Librarse de este monstruo es todo una arte, (como el que menciona Nothomb sobre el dominio de la lectura y escritura de cartas). Es reconfortante la habilidad para manejar la culpa. El don inicia en la niñez, cuando descubres que tienes la astucia de endosarla a otra persona, que además la asume como propia (o no tiene la creatividad para defenderse y denunciarla como calumnia). Saber que la dominas y no ella a ti, es un triunfo. Claro, los que manejan este arte deben adoptar la mentira por añadidura como una de sus herramientas, sin que su uso implique una culpa adicional. 

En mi familia, las culpas no eran vistas metafóricamente, como el caso de Melvin que disfraza su culpa describiéndola en las cartas a Amélie y que se manifiesta en la obesidad. Para mí, la del soldado, es una gordura falsa. Cada kilo que se inventa es una tonelada más de culpa que no sabe dónde colocar. Se siente mal por todas esas muertes que suceden por causa suya, o por la de su rifle, o por la de todo el batallón al que pertenece. 

Recuerdo a una tía que solía arrancarse los cabellos de la nuca uno a uno hasta hacerse un pequeño agujero y dejarse calva esa parte. Supongo que fuera de su mente, a la altura de la cabeza, le rondaban muchas culpas diminutas como mosquitos. Sus efectos no son inmediatos, como las quemaduras de sol que arden en cuestión de horas; la culpa tarda en resurgir y en causar estragos, como si saliese de los escombros revueltos de un edificio derrumbado. Sale después de ver una fotografía, de mirar a los ojos a alguien o de hurgar en un viejo armario. Hay personas que la canalizan en un mecanismo de autodestrucción, como en la forma excesiva de comer de la que habla Melvin. Hay otras que portan la culpa como un sombrero. Si se perdonan a sí mismas, les será fácil retirárselo o sustituirlo por otro. En cambio, otras, la llevan siempre presente como un tatuaje y la vergüenza por ella es tan visible como las ronchas de una varicela. Pienso que el manejo de la culpa es una decisión, como cuando cocinas con chiles: uno elige torturarse con ella o la elimina al quitar las semillas a las venas de los chiles para que no queden tan picosos.

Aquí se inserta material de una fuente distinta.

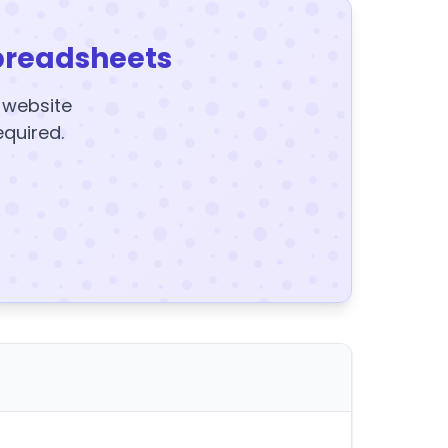
preadsheets
y website
equired.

Los humanos nos sentimos mal por lo que hacemos y por lo que dejamos de hacer, por cosas nuestras o por ajenas. Nos dormimos en la noche cubriéndonos con varias capas de cobijas que nos ocultan junto con nuestros pensamientos. Esta montaña de cobijas nos protege, pero pesa tanto como las culpas enterradas en nuestra conciencia.